Advancing voice intelligence with new models in the API
Key Points
- Three new realtime audio models with reasoning and translation
- Context window expanded to 128K tokens for complex conversations
- Live translation across 70+ languages with real-time transcription
Summary
OpenAI has released three new realtime audio models that enable developers to build sophisticated voice applications with reasoning, translation, and transcription capabilities.

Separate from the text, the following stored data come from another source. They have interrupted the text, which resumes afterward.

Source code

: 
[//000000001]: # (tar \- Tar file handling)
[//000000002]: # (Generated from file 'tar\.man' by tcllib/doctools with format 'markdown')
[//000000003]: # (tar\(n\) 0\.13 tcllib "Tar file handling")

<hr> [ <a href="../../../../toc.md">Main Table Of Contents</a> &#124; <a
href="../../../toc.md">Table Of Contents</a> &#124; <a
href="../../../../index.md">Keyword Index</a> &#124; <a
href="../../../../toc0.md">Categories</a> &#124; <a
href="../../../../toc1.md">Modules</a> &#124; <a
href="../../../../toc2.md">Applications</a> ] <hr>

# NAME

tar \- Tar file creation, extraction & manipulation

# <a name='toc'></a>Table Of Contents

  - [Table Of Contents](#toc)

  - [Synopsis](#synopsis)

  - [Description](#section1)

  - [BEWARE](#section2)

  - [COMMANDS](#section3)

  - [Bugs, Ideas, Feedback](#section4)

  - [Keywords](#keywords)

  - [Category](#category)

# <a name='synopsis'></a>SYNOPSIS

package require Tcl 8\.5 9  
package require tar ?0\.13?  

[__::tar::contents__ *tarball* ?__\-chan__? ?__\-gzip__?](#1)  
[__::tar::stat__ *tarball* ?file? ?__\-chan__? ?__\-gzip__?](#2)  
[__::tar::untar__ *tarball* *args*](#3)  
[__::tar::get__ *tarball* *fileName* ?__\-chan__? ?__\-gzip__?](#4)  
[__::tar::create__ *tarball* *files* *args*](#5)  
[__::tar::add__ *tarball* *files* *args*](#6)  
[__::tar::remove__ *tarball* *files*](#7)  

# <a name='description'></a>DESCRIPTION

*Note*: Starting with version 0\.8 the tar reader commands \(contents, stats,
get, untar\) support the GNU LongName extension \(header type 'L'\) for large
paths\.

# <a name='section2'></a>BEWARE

These models move beyond simple call-and-response interactions toward intelligent voice agents that can understand context, use tools, and take action during conversations.
Key Points
- GPT-Realtime-2: First voice model with GPT-5-class reasoning for complex requests, featuring adjustable reasoning levels (minimal to xhigh), preambles, parallel tool calls, and stronger recovery behavior
- GPT-Realtime-Translate: Live translation model supporting 70+ input languages to 13 output languages, enabling real-time multilingual conversations
- GPT-Realtime-Whisper: Streaming speech-to-text that transcribes speech live as speakers talk
Capabilities
- Context window expanded from 32K to 128K tokens for longer, more coherent sessions
- Improved domain understanding for specialized terminology and proper nouns
- Controllable tone and delivery for appropriate emotional responses
- Parallel tool execution with audible status updates
- Better handling of corrections and interruptions
Performance
- GPT-Realtime-2 (high) scores 15.2% higher on Big Bench Audio for audio intelligence
- GPT-Realtime-2 (xhigh) scores 13.8% higher on Audio MultiChallenge for instruction following
Use Cases
Developers can build voice-to-action systems (reasoning through requests), systems-to-voice (proactive guidance), and voice-to-voice (multilingual support) applications.